Just as important however, is the time added to travel as we are herded through the system. It hasn't been so long ago that travelers could arrive at an airport less than 30 minutes before a flight and still expect to be able to board. Now we grudgingly accept that we need to arrive 1-2 hours before to clear security procedures. It likewise hasn't been all that long ago that we were able to enjoy the open air architecture at entrances to gate areas designed to please the eyes. Now we benignly accept roped off mazes that are reminiscent of livestock corrals or slaughterhouses and we the herd are funneled through an onerous and intrusive process of no proven value on our way to the government bureaucratic slaughter.
And who gave TSA the power to continuously change the rules, treat us as livestock, and impose its will upon us? These are not elected officials who rule with the power of law passed by elected officials; they are bureaucrats who impose their will without popular consent and apparently with little or no oversight. John Pistole in fact told Congress only this week that while he understood the anger and concern of passengers over their most recent procedures, this would have no impact on their imposition. In other words, 'I know you don't like it, but I don't care!'
Then again, why should he? Each year the abuses, restrictions, and regulations of government increase, and each year we hear the cry that this is finally enough. By the end of each holiday travel season however, the furor has died down and the lowing herd seem once more content in the corral. Even the airlines, whose business has to have been impacted by customers who now look at longer road trips before taking to the air seems to be content with increasing government interference with their profitability (though this may simply be a fear to challenge a government which has long since proven itself willing to pick winners and losers in 'private enterprise').

Stored records

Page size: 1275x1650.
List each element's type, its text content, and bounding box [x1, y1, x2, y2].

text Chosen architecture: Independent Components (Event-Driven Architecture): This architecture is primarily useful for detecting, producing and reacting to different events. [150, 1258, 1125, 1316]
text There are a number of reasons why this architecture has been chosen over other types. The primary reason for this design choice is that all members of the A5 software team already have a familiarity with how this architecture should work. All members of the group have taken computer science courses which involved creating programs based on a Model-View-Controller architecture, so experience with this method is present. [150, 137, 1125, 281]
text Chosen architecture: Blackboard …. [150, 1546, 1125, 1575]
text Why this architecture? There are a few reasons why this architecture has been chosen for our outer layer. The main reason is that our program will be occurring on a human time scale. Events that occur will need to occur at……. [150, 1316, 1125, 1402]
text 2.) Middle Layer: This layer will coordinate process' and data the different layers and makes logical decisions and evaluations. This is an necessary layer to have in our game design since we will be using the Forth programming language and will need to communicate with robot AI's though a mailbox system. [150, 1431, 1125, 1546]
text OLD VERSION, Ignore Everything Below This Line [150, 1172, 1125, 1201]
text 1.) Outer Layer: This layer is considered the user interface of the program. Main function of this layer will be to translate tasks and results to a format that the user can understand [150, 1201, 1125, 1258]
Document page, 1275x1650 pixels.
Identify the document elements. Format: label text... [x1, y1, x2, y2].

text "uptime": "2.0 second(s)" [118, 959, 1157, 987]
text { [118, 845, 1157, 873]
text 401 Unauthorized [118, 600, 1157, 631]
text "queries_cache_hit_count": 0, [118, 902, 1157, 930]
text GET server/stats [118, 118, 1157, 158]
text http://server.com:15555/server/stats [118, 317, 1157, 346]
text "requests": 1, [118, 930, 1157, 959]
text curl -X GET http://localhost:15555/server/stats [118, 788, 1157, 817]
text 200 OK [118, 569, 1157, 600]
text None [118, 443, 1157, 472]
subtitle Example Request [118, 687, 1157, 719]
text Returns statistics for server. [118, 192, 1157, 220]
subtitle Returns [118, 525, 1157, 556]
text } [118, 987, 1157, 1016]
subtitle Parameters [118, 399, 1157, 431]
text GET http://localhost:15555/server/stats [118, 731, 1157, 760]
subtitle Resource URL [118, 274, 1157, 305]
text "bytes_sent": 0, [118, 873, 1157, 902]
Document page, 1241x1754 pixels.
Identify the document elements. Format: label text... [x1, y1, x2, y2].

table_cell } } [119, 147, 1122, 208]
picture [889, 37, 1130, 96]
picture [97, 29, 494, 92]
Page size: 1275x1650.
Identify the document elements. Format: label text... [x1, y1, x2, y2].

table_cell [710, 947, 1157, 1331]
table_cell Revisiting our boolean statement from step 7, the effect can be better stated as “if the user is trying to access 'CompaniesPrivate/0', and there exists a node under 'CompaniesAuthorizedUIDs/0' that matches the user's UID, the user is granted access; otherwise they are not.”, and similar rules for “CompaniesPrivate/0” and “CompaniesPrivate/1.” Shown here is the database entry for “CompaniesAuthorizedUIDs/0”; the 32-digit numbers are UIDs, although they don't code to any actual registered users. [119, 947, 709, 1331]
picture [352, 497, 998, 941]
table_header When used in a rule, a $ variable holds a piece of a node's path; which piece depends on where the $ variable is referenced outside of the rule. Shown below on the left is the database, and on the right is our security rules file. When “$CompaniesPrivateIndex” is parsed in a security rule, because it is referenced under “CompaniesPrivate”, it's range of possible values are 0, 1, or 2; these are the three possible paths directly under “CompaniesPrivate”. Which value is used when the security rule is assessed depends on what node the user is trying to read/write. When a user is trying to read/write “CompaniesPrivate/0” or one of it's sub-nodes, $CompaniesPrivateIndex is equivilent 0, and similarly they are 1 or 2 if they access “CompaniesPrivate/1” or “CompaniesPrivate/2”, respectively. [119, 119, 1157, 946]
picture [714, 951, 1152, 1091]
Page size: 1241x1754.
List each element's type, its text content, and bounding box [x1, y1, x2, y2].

» What you need to do: Pick up the essay on TSA airport security after its last sentence and keep writing it. None of the entries are needed here.

» The result:
One in fact might well ask what additional deaths will be caused by those taken to unsafe roads to travel in an effort to avoid the safety of airline travel. Beginning with Cuban hijackers (which we almost remember fondly now) and graduating to the current crop of domestic and foreign terrorists, we have seen the freedom to travel in this country change before our eyes. The exceptional mobility of the American citizen has increasingly become a reticence to travel because of these onerous policies, and it doesn't take a tin foil hat to see that the long arm of government bureaucracy over such freedoms is favorably viewed by a ruling elite who believe they know what's best for us.
It also doesn't take a genius to figure out that a less mobile population willing to accept an ever-growing level of government behavioral abuse is one that's easier to control. I am therefore grateful that I am no longer forced to spend the time in these Greyhounds of the Air in the process of earning a living; just as I feel fortunate that I no longer need to submit myself to the vagaries of this part of the bureaucratic mentality on a regular basis.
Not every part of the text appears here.